Required action: Starting at the line that contains "vfov_deg: 56.8", repeat each line of the listing below through the last one, exactly, and leave out every picture.

Records for this exercise:

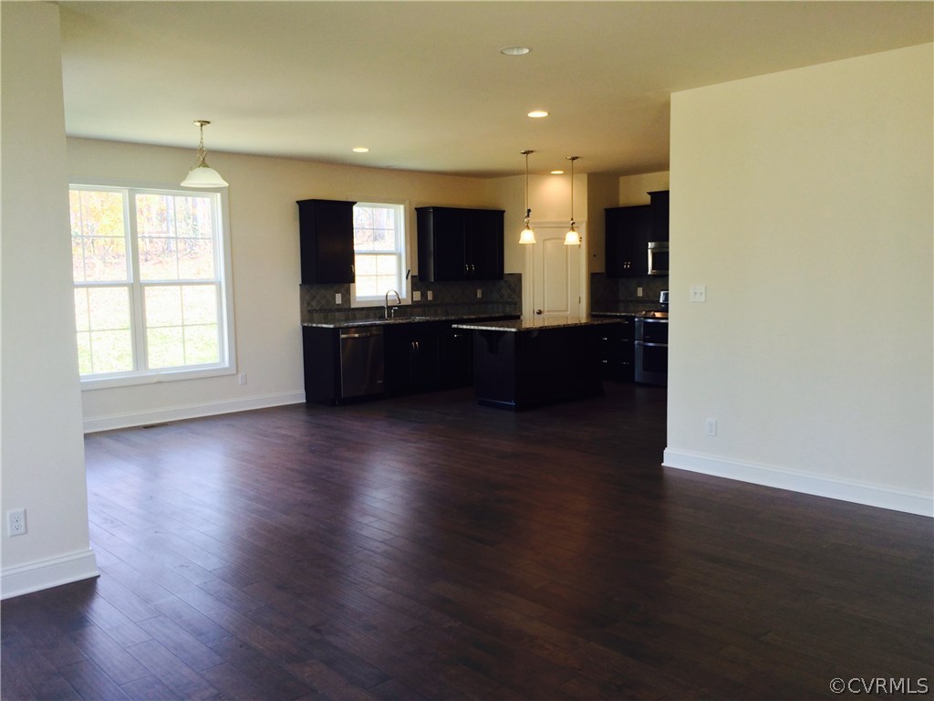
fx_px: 782
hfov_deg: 61.7
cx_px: 467
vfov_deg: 48.2
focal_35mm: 29
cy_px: 350
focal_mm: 4.15
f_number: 2.2
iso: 40
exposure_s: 1/30
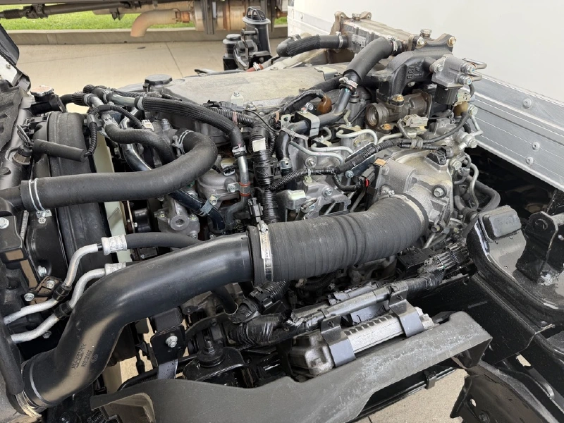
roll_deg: -0.3
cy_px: 212
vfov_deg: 56.8
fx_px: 391
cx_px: 282
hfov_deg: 71.6
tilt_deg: -34.0
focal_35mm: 24
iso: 80
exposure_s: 1/176
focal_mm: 6.76
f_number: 1.78
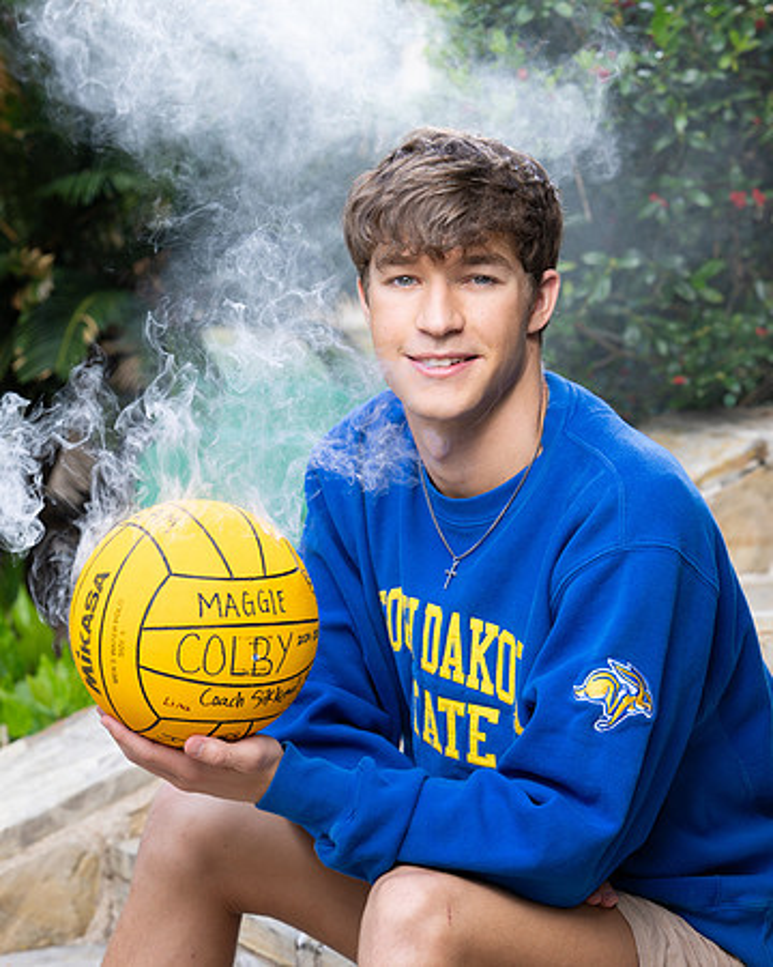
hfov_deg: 13.8
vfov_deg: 17.3
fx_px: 3180
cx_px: 283
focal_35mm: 111
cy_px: 484
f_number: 4.5
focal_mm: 79
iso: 64
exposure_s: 1/200
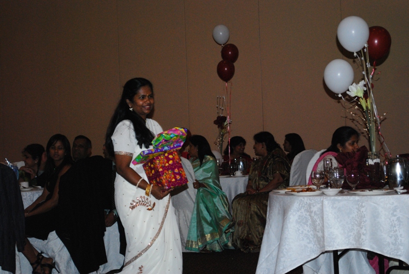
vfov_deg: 16.6
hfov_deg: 24.6
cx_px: 204
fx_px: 938
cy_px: 137
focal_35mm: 82
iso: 800
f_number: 5.6
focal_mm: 55
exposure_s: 1/60
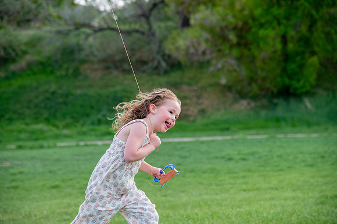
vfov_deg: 11.4
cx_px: 168
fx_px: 1123
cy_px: 112
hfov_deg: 17.1
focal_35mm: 120
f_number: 5
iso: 200
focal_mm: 120
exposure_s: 1/250
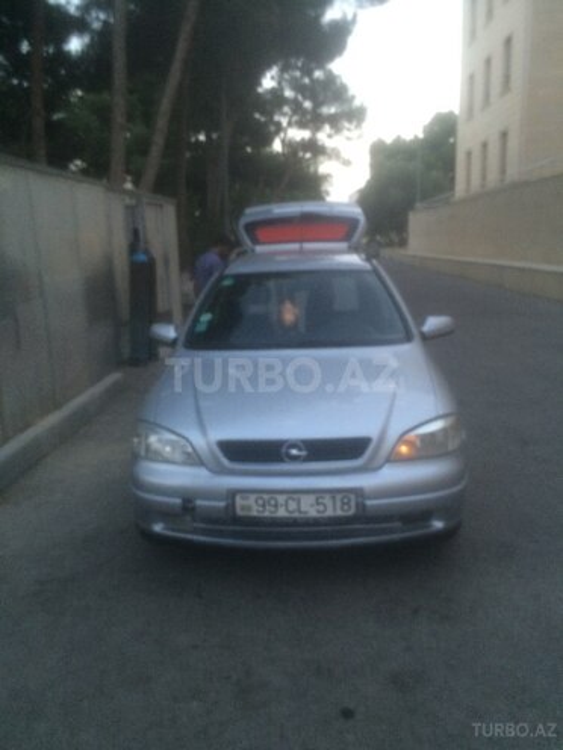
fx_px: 629
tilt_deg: -17.3
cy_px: 375
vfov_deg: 61.7
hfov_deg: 48.2
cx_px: 282
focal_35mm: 29
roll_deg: -0.9
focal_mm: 4.15
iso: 80
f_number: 2.2
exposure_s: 1/33
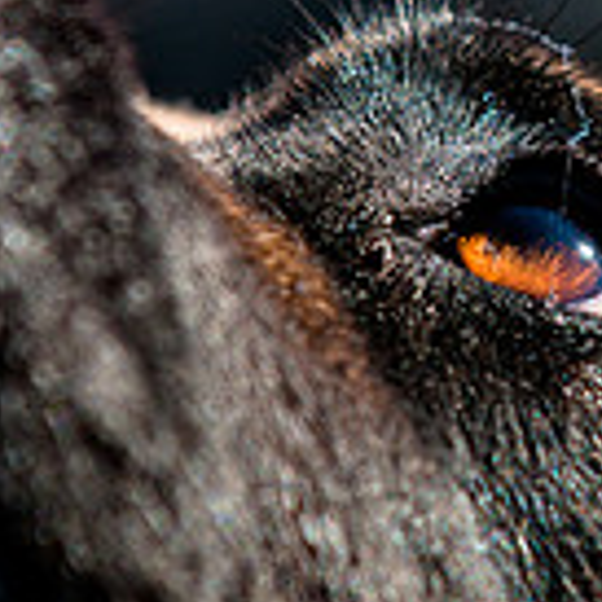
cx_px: 609
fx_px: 15197
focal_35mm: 772
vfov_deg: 2.3
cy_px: 92
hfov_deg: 2.3
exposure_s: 1/1000
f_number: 5
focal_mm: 185
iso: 200
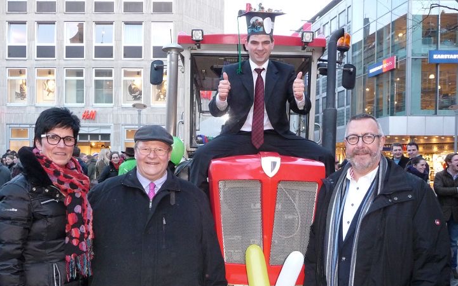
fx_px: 412
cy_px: 180
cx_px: 223
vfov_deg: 38.1
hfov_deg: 58.1
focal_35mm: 33
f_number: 3.3
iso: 320
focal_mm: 4.7
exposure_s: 1/30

Exercise answer:
vfov_deg: 56.8
fx_px: 391
cx_px: 282
hfov_deg: 71.6
tilt_deg: -34.0
focal_35mm: 24
iso: 80
exposure_s: 1/176
focal_mm: 6.76
f_number: 1.78
hfov_deg: 13.8
vfov_deg: 17.3
fx_px: 3180
cx_px: 283
focal_35mm: 111
cy_px: 484
f_number: 4.5
focal_mm: 79
iso: 64
exposure_s: 1/200
vfov_deg: 16.6
hfov_deg: 24.6
cx_px: 204
fx_px: 938
cy_px: 137
focal_35mm: 82
iso: 800
f_number: 5.6
focal_mm: 55
exposure_s: 1/60
vfov_deg: 11.4
cx_px: 168
fx_px: 1123
cy_px: 112
hfov_deg: 17.1
focal_35mm: 120
f_number: 5
iso: 200
focal_mm: 120
exposure_s: 1/250
fx_px: 629
tilt_deg: -17.3
cy_px: 375
vfov_deg: 61.7
hfov_deg: 48.2
cx_px: 282
focal_35mm: 29
roll_deg: -0.9
focal_mm: 4.15
iso: 80
f_number: 2.2
exposure_s: 1/33
cx_px: 609
fx_px: 15197
focal_35mm: 772
vfov_deg: 2.3
cy_px: 92
hfov_deg: 2.3
exposure_s: 1/1000
f_number: 5
focal_mm: 185
iso: 200
fx_px: 412
cy_px: 180
cx_px: 223
vfov_deg: 38.1
hfov_deg: 58.1
focal_35mm: 33
f_number: 3.3
iso: 320
focal_mm: 4.7
exposure_s: 1/30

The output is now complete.